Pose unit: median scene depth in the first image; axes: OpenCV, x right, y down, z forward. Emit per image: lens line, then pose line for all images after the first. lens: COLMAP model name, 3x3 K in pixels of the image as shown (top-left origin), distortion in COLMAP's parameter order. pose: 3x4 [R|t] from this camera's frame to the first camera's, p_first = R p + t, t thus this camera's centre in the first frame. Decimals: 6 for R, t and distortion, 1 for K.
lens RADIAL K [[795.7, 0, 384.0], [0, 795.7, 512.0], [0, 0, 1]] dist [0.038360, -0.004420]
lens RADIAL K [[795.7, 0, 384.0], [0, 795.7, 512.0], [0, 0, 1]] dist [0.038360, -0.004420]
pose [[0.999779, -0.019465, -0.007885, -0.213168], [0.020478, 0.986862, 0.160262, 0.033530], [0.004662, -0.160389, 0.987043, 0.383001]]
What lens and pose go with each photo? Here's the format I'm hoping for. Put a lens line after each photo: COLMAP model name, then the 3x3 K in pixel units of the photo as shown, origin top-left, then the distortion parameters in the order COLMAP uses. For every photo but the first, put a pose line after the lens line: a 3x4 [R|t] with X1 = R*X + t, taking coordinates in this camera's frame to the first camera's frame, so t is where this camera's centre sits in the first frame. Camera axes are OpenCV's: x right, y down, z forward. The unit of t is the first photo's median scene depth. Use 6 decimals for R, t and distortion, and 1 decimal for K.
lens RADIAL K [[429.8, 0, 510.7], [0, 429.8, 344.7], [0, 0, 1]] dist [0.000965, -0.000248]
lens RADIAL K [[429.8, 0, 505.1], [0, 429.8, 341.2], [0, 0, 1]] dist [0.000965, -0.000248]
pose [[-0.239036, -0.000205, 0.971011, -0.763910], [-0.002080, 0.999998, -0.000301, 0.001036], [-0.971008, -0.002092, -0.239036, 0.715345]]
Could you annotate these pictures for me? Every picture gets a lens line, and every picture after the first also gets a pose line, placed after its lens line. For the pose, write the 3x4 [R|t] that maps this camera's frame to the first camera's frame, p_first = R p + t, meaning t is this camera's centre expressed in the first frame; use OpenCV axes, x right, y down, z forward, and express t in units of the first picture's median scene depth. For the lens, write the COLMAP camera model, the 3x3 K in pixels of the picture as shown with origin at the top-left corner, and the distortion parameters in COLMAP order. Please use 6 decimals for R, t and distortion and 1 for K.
- - -
(Aim of the task) Copy the material word for word, from its first line through the line containing "-0.160389, 0.987043, 0.383001]]", both included.

(Result for this task)
Pose unit: median scene depth in the first image; axes: OpenCV, x right, y down, z forward. Emit per image: lens line, then pose line for all images after the first. lens: COLMAP model name, 3x3 K in pixels of the image as shown (top-left origin), distortion in COLMAP's parameter order. pose: 3x4 [R|t] from this camera's frame to the first camera's, p_first = R p + t, t thus this camera's centre in the first frame. Decimals: 6 for R, t and distortion, 1 for K.
lens RADIAL K [[795.7, 0, 384.0], [0, 795.7, 512.0], [0, 0, 1]] dist [0.038360, -0.004420]
lens RADIAL K [[795.7, 0, 384.0], [0, 795.7, 512.0], [0, 0, 1]] dist [0.038360, -0.004420]
pose [[0.999779, -0.019465, -0.007885, -0.213168], [0.020478, 0.986862, 0.160262, 0.033530], [0.004662, -0.160389, 0.987043, 0.383001]]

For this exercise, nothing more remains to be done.